Cameroun : les agréments miniers gelés menacent la filière de l’or

Le secteur minier artisanal du Cameroun traverse une période de grande incertitude. La Société nationale des mines (SONAMINES), l’entité publique chargée de la commercialisation de l’or et du diamant, a décidé de suspendre la délivrance de nouveaux agréments et le renouvellement des anciens pour certains bureaux d’achats. Cette mesure, bien que motivée par la volonté de renforcer le contrôle, provoque une réelle tension au sein de la filière et alimente les tensions avec le Syndicat national des promoteurs des bureaux d’achats des diamants, de l’or et des orpailleurs du Cameroun (SYNAPROBADIOCAM).

Ousmanou Aladji Hamadou, à la tête du syndicat, dénonce une situation critique : près de 200 bureaux d’achats se retrouvent dans l’impossibilité de fonctionner légalement, faute d’agrément valide. Cette paralysie administrative, selon lui, favorise inévitablement le développement de circuits illicites de commercialisation de l’or, échappant à tout contrôle fiscal et réglementaire.

Une suspension qui produit l’effet inverse de celui escompté

Initialement, le gel des agréments devait permettre de mieux encadrer une filière artisanale jugée trop perméable. Pourtant, sur le terrain, les conséquences sont tout autres. Privés de cadre légal, les orpailleurs et les opérateurs miniers se tournent vers des solutions informelles pour écouler leur production. Résultat : l’or camerounais quitte le territoire par des voies non officielles, échappant ainsi aux statistiques nationales et aux recettes fiscales de l’État.

Le syndicat évalue à plusieurs centaines le nombre d’opérateurs concernés, qu’il s’agisse d’acteurs déjà en place ou de nouveaux entrants.
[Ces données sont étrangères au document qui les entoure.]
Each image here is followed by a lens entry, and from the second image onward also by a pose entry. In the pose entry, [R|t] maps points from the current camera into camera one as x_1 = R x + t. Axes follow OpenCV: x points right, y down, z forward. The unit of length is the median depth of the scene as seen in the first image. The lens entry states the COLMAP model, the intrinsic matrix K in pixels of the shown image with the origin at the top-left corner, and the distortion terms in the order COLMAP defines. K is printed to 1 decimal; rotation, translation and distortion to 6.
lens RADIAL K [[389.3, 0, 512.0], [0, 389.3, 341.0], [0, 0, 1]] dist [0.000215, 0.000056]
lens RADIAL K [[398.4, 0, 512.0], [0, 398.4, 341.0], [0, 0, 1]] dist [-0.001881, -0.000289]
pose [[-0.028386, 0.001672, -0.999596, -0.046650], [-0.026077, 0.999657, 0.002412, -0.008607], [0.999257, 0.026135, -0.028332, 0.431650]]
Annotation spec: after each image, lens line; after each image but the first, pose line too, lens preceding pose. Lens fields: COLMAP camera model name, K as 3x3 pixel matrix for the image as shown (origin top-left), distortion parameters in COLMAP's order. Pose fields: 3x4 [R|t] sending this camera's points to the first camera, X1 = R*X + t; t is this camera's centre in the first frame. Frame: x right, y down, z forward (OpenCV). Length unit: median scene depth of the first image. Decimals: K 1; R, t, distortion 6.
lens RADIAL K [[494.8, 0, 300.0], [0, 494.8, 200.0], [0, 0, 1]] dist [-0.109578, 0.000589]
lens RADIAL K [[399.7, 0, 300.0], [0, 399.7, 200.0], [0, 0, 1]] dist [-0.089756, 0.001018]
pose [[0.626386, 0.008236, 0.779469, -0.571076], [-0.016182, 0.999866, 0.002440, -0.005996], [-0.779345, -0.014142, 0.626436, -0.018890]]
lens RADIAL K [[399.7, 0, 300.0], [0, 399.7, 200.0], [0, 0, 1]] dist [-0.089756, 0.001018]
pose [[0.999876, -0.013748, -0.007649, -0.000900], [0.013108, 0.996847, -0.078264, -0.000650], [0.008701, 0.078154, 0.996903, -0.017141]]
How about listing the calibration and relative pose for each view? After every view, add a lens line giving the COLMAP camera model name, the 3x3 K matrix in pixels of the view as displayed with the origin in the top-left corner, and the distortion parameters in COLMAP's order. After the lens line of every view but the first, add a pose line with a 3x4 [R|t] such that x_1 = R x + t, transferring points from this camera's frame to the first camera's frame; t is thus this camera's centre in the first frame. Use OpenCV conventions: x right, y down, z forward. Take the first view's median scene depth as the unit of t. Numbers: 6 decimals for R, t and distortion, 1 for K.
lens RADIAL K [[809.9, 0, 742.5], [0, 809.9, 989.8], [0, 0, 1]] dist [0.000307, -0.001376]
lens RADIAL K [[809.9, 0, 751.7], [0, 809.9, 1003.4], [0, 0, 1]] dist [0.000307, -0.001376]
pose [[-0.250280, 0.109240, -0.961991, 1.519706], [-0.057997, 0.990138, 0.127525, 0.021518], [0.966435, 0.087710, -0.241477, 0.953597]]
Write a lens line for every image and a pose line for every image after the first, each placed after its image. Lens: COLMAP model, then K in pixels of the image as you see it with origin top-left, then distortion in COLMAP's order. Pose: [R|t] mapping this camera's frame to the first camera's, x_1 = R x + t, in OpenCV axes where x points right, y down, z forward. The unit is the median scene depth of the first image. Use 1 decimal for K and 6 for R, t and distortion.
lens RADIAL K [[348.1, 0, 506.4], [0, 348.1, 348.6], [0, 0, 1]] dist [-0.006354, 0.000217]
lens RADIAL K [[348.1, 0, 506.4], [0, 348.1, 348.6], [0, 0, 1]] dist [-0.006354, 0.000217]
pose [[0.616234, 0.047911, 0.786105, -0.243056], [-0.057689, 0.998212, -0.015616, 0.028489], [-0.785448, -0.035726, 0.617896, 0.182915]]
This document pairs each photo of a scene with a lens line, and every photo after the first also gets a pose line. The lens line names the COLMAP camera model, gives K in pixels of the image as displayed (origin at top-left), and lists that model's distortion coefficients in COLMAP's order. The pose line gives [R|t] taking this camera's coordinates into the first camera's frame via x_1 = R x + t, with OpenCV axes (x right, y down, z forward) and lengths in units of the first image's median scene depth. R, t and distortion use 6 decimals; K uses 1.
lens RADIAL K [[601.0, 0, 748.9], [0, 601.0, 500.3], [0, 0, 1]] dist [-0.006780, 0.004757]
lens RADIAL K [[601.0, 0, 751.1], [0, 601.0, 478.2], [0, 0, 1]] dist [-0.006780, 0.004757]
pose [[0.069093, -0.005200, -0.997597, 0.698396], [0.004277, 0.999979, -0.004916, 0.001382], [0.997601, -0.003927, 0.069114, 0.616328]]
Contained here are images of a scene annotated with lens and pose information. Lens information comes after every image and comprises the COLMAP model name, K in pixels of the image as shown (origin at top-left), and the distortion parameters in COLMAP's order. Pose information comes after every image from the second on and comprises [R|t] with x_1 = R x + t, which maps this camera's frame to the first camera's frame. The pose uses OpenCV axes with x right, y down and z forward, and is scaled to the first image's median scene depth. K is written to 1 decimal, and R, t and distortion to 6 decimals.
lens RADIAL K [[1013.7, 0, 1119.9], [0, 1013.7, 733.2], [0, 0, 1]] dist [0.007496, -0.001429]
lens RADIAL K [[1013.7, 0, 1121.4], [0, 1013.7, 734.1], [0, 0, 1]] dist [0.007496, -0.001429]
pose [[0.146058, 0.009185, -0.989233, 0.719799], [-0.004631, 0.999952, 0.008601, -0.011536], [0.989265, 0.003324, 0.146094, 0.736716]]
Cette situation de blocage pousse ces professionnels soit à l’inaction, soit à rejoindre des réseaux informels, aggravant ainsi les pertes financières pour le Trésor public. Par ailleurs, ce contournement systématique affaiblit les efforts de Yaoundé pour renforcer la traçabilité de la production minière artisanale.

Le Cameroun n’est pas le seul pays confronté à ce défi. Plusieurs nations d’Afrique centrale, du Congo à la République centrafricaine, font face à des difficultés similaires pour canaliser la production aurifère artisanale vers des circuits agréés. La contrebande transfrontalière, alimentée par des écarts réglementaires et fiscaux, capte une part croissante de la richesse minière régionale.

La Sonamines, entre mission de contrôle et responsabilité économique

Créée pour moderniser la gouvernance minière et centraliser la commercialisation des métaux précieux, la Sonamines occupe une place centrale dans le dispositif national. L’entreprise publique a pour mission de garantir à l’État un droit de préemption sur l’or et le diamant produits, tout en structurant les relations avec les acteurs privés. Pourtant, depuis la mise en place du gel des agréments, elle devient la cible de critiques récurrentes.

Les représentants du SYNAPROBADIOCAM estiment que cette décision pénalise doublement le secteur. D’une part, elle prive les bureaux d’achats de leur principal outil de travail. D’autre part, elle fragilise les orpailleurs, souvent établis dans des zones reculées comme l’Est, l’Adamaoua ou le Nord. Sans accès à des débouchés légaux, ces mineurs se tournent vers des acheteurs informels, souvent étrangers, qui exportent l’or sans aucune contrepartie pour le Cameroun.

Rechercher un équilibre entre formalisation et flexibilité

Le SYNAPROBADIOCAM plaide pour l’ouverture d’un dialogue constructif avec les autorités compétentes. L’objectif ? Relancer rapidement la délivrance des agréments dans un cadre transparent, tout en mettant en place des mécanismes de contrôle adaptés, qui ne freinent pas l’activité légale. Le syndicat souligne l’importance économique de cette formalisation : 200 bureaux d’achats légaux représenterait autant de leviers pour renforcer la traçabilité et augmenter les recettes fiscales.

Cette problématique dépasse largement les enjeux corporatistes. Elle touche à la stratégie globale de valorisation des ressources minières camerounaises, un secteur longtemps dominé par les hydrocarbures. Une gestion rigoureuse de l’or artisanal pourrait, si elle est bien encadrée, devenir un pilier de la diversification économique du pays et un moteur d’emploi dans les zones rurales.

La balle est désormais dans le camp de la Sonamines et du ministère des Mines. Leur choix entre une levée conditionnelle du gel ou un durcissement des critères d’agrément déterminera l’avenir de cette filière. Une chose est sûre : la crédibilité du système national de commercialisation dépendra de leur capacité à concilier exigence réglementaire et efficacité opérationnelle.